14. Active autoimmune disease that required systemic treatment in past 2 years (i.e., with
use of disease modifying agents, corticosteroids or immunosuppressive drugs).
Replacement therapy (e.g., thyroxine, insulin, or physiologic corticosteroid
replacement therapy for adrenal or pituitary insufficiency) is not considered a form
of systemic treatment and is allowed.

15. Receiving systemic immunosuppressive therapy within 28 days before enrolment with the
exceptions of intranasal, topical, and inhaled corticosteroids or oral corticosteroids
at physiological doses not exceeding 10 mg/day of prednisone or equivalent.

16. HIV-infected participants with a history of Kaposi sarcoma and/or Multicentric
Castleman Disease.

17. Seropositive for and with evidence of active viral infection with hepatitis B virus
(HBV). Patients who are hepatitis B surface antigen negative and HBV viral DNA
negative are eligible.

1. Patients who had HBV but have received an antiviral treatment and show
non-detectable viral DNA for 6 months are eligible.

2. Patients who are seropositive because of HBV vaccine are eligible.

18. Seropositive for and with active viral infection with hepatitis C virus (HCV).

a. Patients who had HCV but have received an antiviral treatment and show no
detectable HCV viral DNA for 6 months are eligible.
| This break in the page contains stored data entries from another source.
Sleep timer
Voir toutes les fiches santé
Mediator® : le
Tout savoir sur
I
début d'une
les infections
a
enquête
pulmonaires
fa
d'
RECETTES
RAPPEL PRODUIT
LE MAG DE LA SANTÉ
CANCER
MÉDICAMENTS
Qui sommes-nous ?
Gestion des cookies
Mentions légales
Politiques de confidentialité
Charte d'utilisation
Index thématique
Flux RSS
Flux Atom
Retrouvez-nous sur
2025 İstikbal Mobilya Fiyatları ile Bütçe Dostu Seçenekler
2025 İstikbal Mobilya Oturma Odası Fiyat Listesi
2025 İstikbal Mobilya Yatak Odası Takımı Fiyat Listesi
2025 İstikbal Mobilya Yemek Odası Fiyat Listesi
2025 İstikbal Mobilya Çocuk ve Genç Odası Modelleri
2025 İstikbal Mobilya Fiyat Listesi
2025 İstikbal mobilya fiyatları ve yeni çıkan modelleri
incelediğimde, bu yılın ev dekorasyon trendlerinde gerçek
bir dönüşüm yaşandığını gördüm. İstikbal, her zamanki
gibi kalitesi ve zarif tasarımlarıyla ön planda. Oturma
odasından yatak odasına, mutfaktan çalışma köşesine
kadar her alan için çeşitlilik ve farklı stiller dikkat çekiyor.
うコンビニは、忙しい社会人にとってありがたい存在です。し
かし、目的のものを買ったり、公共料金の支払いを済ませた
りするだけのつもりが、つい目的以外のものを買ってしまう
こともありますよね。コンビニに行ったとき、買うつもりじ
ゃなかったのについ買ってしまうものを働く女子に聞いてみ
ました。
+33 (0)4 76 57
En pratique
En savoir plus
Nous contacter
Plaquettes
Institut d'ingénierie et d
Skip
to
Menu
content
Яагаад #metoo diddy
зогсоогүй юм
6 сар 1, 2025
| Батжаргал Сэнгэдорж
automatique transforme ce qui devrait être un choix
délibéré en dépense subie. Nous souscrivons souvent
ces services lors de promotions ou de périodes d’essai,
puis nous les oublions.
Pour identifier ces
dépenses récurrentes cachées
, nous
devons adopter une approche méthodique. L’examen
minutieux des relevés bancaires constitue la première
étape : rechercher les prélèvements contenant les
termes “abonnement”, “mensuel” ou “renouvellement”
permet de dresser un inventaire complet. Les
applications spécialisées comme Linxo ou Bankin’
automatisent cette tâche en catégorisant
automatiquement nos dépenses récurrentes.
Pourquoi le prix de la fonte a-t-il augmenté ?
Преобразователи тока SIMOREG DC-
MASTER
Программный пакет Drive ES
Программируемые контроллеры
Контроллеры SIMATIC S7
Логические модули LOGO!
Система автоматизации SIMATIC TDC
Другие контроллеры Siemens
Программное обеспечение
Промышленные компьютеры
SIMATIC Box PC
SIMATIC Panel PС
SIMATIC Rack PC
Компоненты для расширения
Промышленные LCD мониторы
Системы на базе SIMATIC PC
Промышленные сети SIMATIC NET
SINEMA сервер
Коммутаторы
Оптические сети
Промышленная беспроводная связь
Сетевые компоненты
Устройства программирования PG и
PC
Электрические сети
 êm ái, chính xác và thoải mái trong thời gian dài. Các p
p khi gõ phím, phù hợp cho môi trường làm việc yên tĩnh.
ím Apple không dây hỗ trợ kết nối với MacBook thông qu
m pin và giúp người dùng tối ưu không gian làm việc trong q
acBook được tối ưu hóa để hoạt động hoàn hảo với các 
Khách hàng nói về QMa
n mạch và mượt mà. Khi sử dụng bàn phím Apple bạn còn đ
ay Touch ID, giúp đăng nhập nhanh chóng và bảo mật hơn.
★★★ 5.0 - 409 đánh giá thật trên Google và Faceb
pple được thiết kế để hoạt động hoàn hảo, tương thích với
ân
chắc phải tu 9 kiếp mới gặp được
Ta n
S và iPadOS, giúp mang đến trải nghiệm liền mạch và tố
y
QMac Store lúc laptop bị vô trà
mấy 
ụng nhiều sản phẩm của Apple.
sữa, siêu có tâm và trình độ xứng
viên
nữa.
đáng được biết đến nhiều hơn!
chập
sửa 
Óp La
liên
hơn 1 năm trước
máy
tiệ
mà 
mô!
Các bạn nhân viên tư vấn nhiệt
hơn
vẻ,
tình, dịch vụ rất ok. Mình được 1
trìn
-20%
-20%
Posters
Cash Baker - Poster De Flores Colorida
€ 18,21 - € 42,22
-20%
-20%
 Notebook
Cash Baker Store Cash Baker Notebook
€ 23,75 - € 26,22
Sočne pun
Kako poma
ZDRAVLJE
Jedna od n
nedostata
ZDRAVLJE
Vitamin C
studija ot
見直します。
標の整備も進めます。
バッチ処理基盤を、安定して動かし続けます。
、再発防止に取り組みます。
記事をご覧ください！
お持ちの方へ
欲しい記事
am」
19. Has received a live vaccine within 28 days prior to the first dose of study drug.

20. History of allogenic tissue or solid organ transplant.

21. Is currently participating or has participated in a study of an investigational agent
or has used an investigational device within 4 weeks prior to the first dose of study
treatment (patients who are in a follow-up phase of an investigational study may
participate as long as it has been 4 weeks after the last dose of the previous
investigational agent).

22. Any clinically significant psychiatric, social, or medical condition that, in the
opinion of the Investigator, could increase patient's risk, interfere with protocol
adherence, or affect a patient's ability to give informed consent.